[Collected data]

================

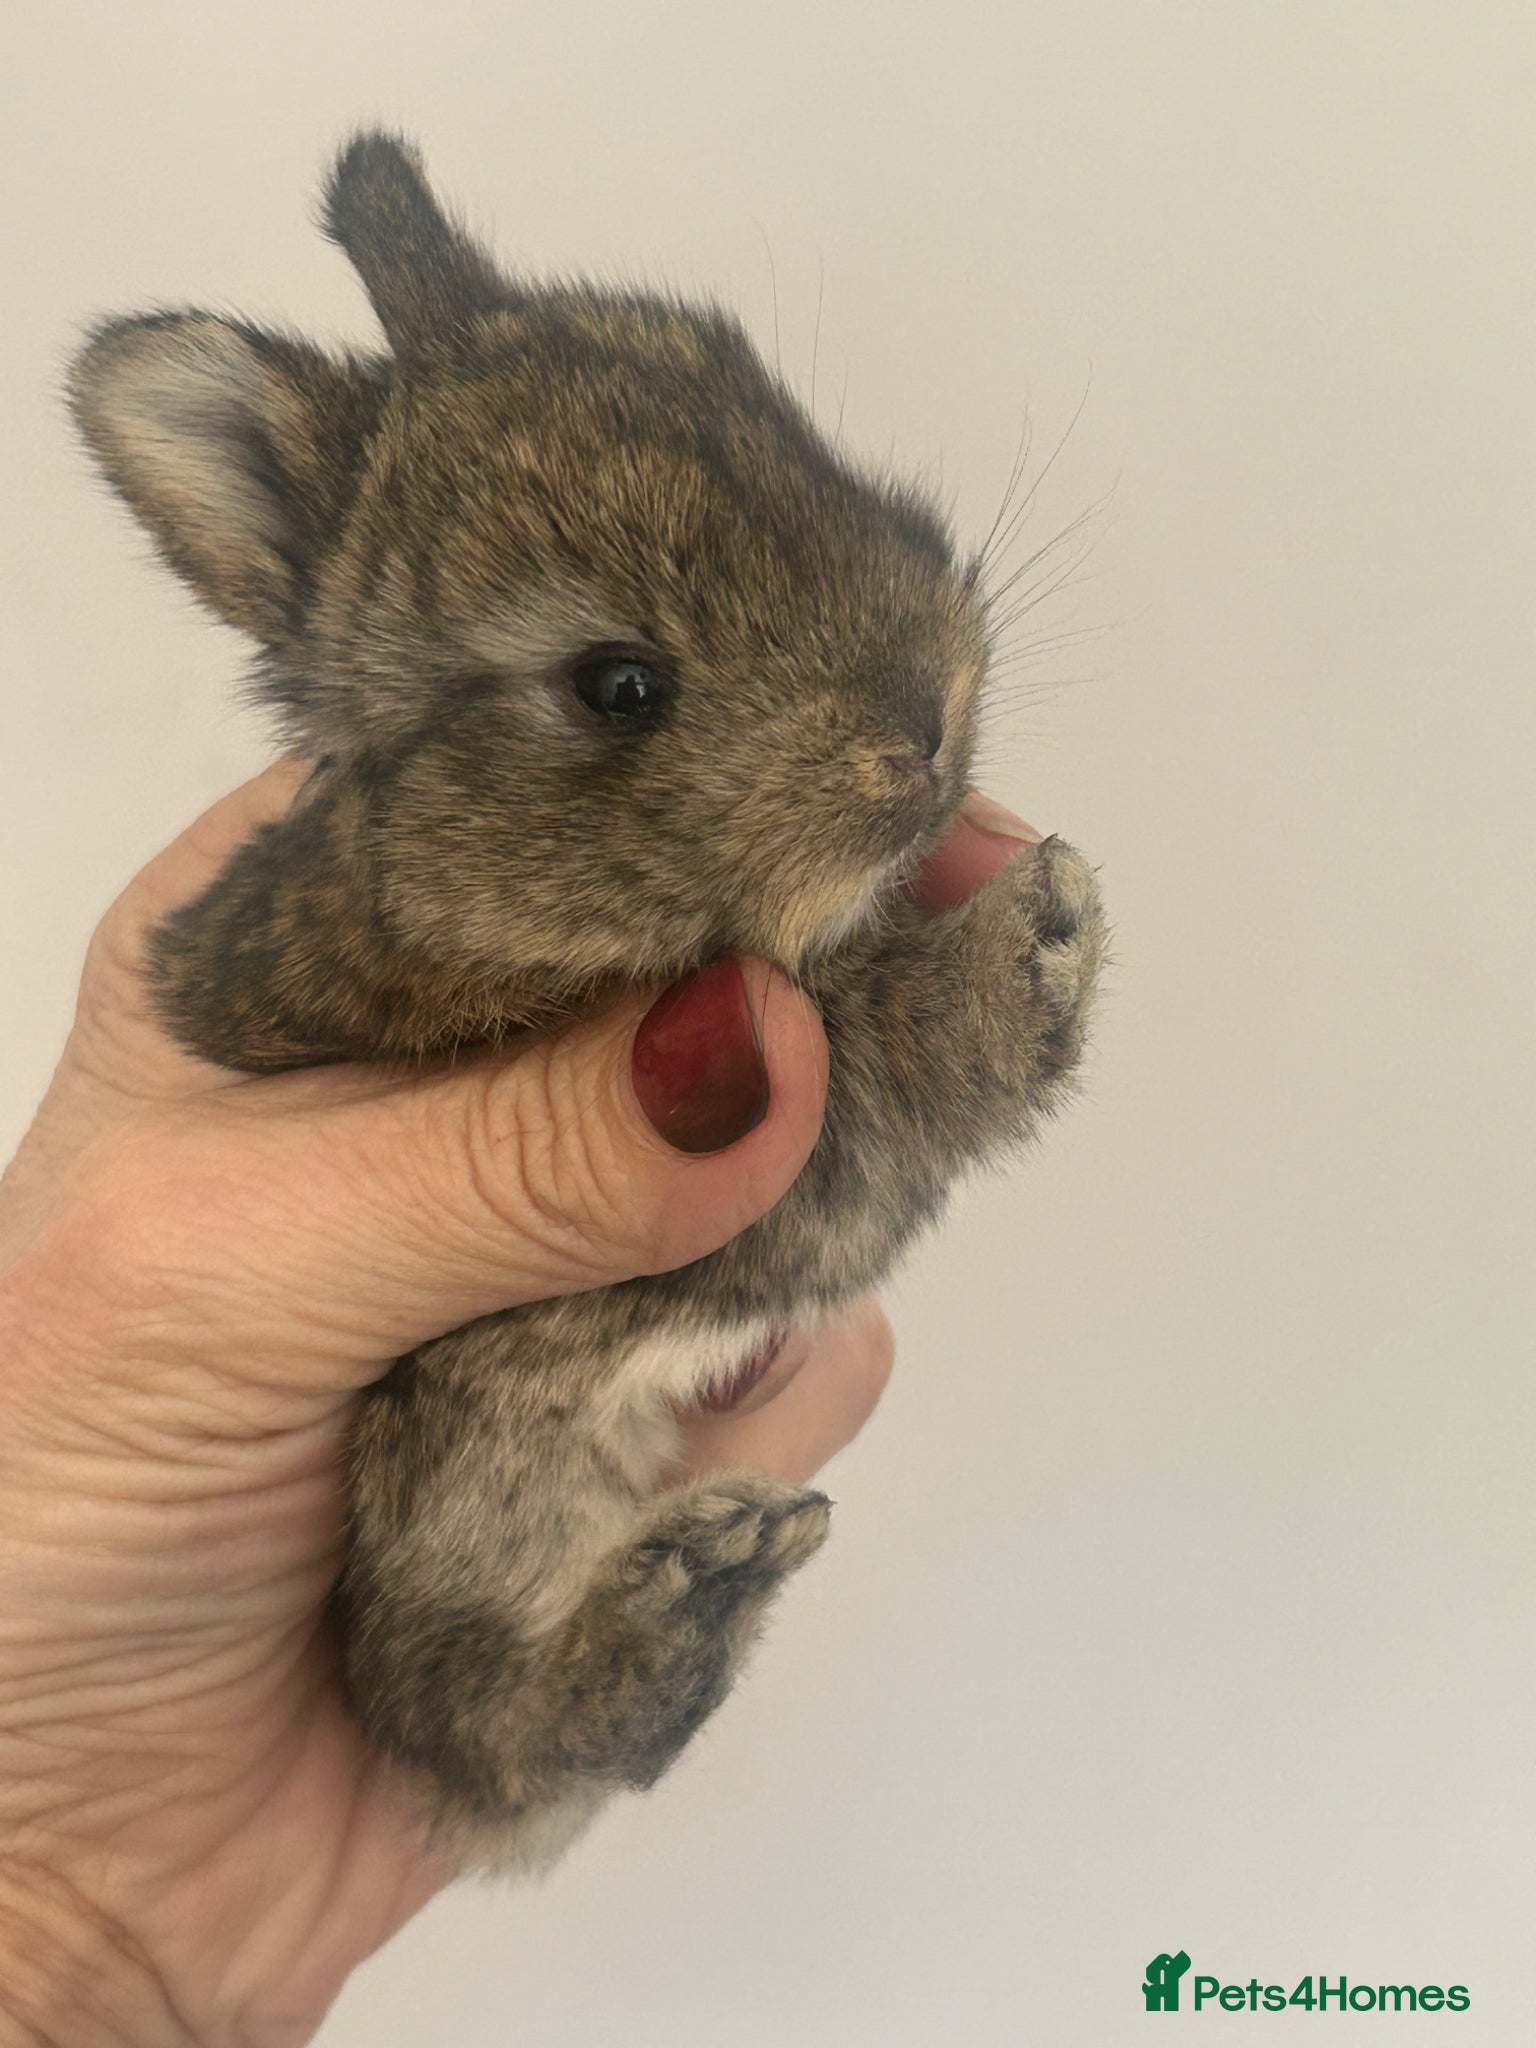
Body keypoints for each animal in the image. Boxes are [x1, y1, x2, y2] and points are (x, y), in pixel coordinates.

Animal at [66, 131, 1106, 1868]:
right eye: (617, 687)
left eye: (790, 432)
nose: (923, 727)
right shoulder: (764, 1175)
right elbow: (889, 1073)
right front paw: (1042, 929)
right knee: (495, 1718)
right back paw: (691, 1592)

================

» **Assignment**
Go through the entries and count the lines where the word "right" appears; give only the count.

» **Output for this task**
6